1. Deal with any weeds that you see appearing in garden beds before they get out of hand. Prise them up with long-handled tools and don’t be afraid to get your hands dirty. Keep a look out as the season goes on.
© RHS/John Trenholm
2. Prune blueberry bushes. Cut back weak growth to a strong young shoot. Take off any low or straggly growth at ground level, and remove dead or damaged branches. The general aim is to create a well-shaped, open-centred bush. Achieve that and you will maximise your crop of these ‘super-fruits’.
3. Plant early potatoes that you have had chitting. It’s best to rub off all but the biggest two or three shoots. Plant with the shoots facing upwards. Leave sufficient room between the rows of potatoes and remember that they’ll need earthing up later.

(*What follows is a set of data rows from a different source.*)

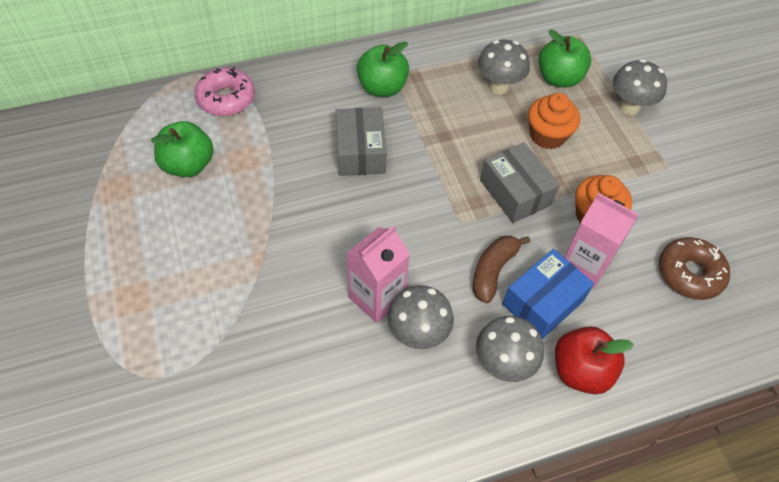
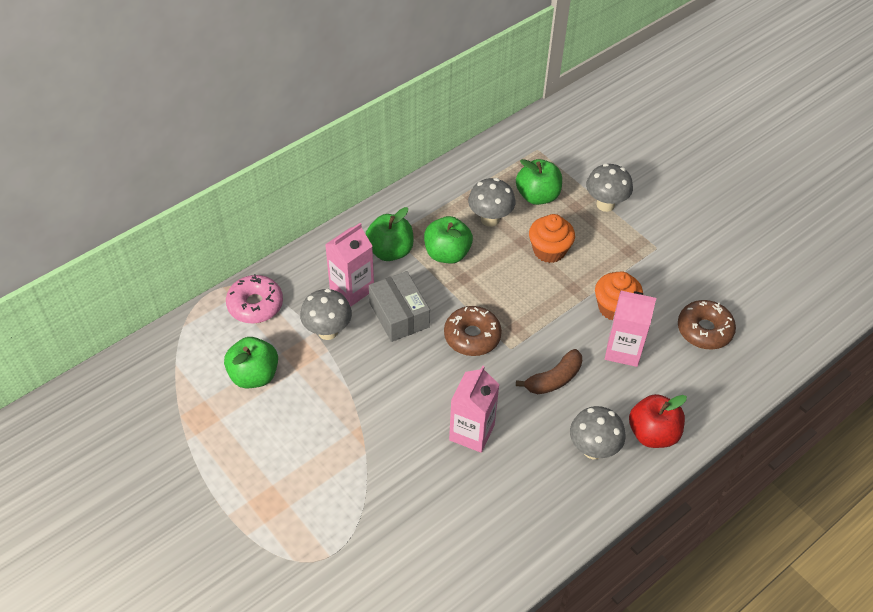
camera: 20 degrees left, 5 degrees down
(326, 112) = (352, 289): none -> pink carton
(418, 334) = (517, 449): grey mushroom -> grey mushroom (327, 331)
(425, 197) = (472, 336): none -> brown donut
(438, 107) = (447, 253): none -> green apple
(493, 271) = (554, 379): brown banana -> brown banana turned 135 degrees counterclockwise
(515, 192) = (543, 308): grey box -> none
(543, 302) = (603, 391): blue box -> none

4. Lift and divide overgrown clumps of perennials. If they are more than a few years old, discard the old core of the clump, which will have little life left in it, and only use the edges for replanting. You will often be able to get three- to five-new plants from one veteran old clump.
5. If you feel it is needed, mow the lawn on dry days only. You might need to raise the lawnmower blades especially if the grass is still a bit damp. Make sure you spend time on cleaning the machine afterwards – you don’t want any peculiar problems later.
6. Open the greenhouse or conservatory doors and vents on warm days. While you’re at it, give it a good spring clean, whisking out all the spider’s webs, dead woodlice, perished pieces of plastic and other rubbish that tends to accumulate over winter.
7. Put supports in place for tall perennials and vegetables, such as peas. It might seem a bit early, but if you do this now you’ll avoid treading on new growth.
8. Apply a mulch around fruit trees, nuts, and bushes as long as the ground isn’t frozen. Any sort of organic matter should be suitable, such as garden compost, or composted stable manure. However, don’t mulch right up to the stems of the plants – they might get burnt.